Manufacturing Production

%MoM

Higher than expected

All industry production rose 0.6% MoM in June (vs 0.8% in May)

Manufacturing production recorded a 1.9%MoM sa gain in June (0.2% in May) beating the market consensus expectation of -0.8%. Semiconductors and automobiles grew the fastest, rising 4.2% and 7.5% respectively. But inventories increased 5.6% (vs-2.1% in May), which may limit further production acceleration in the near term. Meanwhile, the trucker’s strike appeared to have had a negative impact on wholesale/retail services including construction materials and car dealers as service activity declined -0.3%, the first decline in four months.

All industry production rose - led by manufacturing and public administration

Source: CEIC
CEIC

Retail sales continued to fall while investment increased

Retail sales dropped -0.9% in June for the fifth month but mainly due to supply-side disruption issues. As a result, we expect a rebound in the coming months. Meanwhile, facility investment rose 4.1% (vs 12.8% in May) for the second month as chipmakers expanded their production facilities.

Forward looking orders data were positive

Domestic machinery orders jumped 9.0% in June (vs -0.1% in May) mostly led by private sector orders (9.8%). As capital goods imports increased in June and major semiconductor producers have been increasing their facility investment, we expect facility investment spending to rebound in the current quarter.
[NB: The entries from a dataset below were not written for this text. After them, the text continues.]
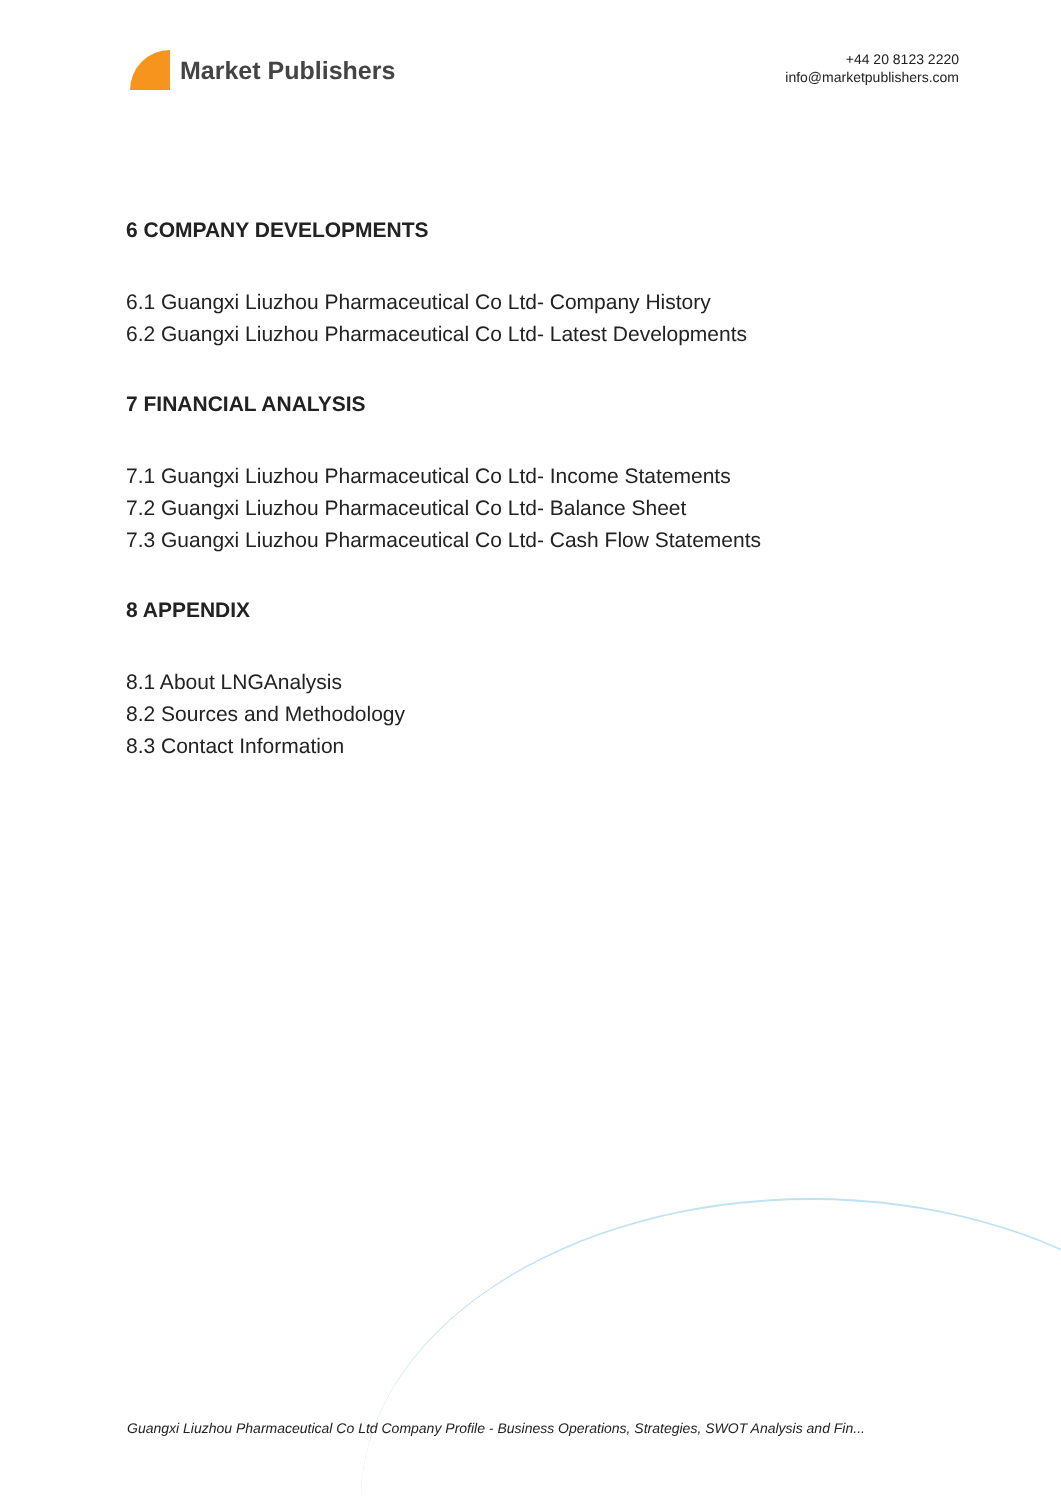Market Publishers
+44 20 8123 2220
info@marketpublishers.com
6 COMPANY DEVELOPMENTS
6.1 Guangxi Liuzhou Pharmaceutical Co Ltd- Company History
6.2 Guangxi Liuzhou Pharmaceutical Co Ltd- Latest Developments
7 FINANCIAL ANALYSIS
7.1 Guangxi Liuzhou Pharmaceutical Co Ltd- Income Statements
7.2 Guangxi Liuzhou Pharmaceutical Co Ltd- Balance Sheet
7.3 Guangxi Liuzhou Pharmaceutical Co Ltd- Cash Flow Statements
8 APPENDIX
8.1 About LNGAnalysis
8.2 Sources and Methodology
8.3 Contact Information
Guangxi Liuzhou Pharmaceutical Co Ltd Company Profile - Business Operations, Strategies, SWOT Analysis and Fin...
Also, construction orders recorded a solid gain of 7.0% (7.8% in May) and housing units under construction remained on the rise, so construction spending should increase in the coming quarters.

Construction should rise

Source: CEIC
CEIC

Outlook for the third quarter

Today’s monthly activity data suggest that manufacturing activity improved as global supply bottlenecks and China’s lockdown measures eased. Although the trucker’s strike interrupted domestic production activity to some extent, we think the effect will be only temporary and should normalize from July. Also, the positive readings from the orders data support our view that investment spending will likely rebound this quarter, partially offsetting the softening of private consumption.

We believe the Bank of Korea will raise policy rates by just 25bp in August even as July inflation will probably accelerate to 6.3% YoY (vs 6.0 in June). Growth conditions have remained relatively healthy, but consumer and business sentiment have deteriorated significantly. This suggests that the BoK will not take another "big step" in August.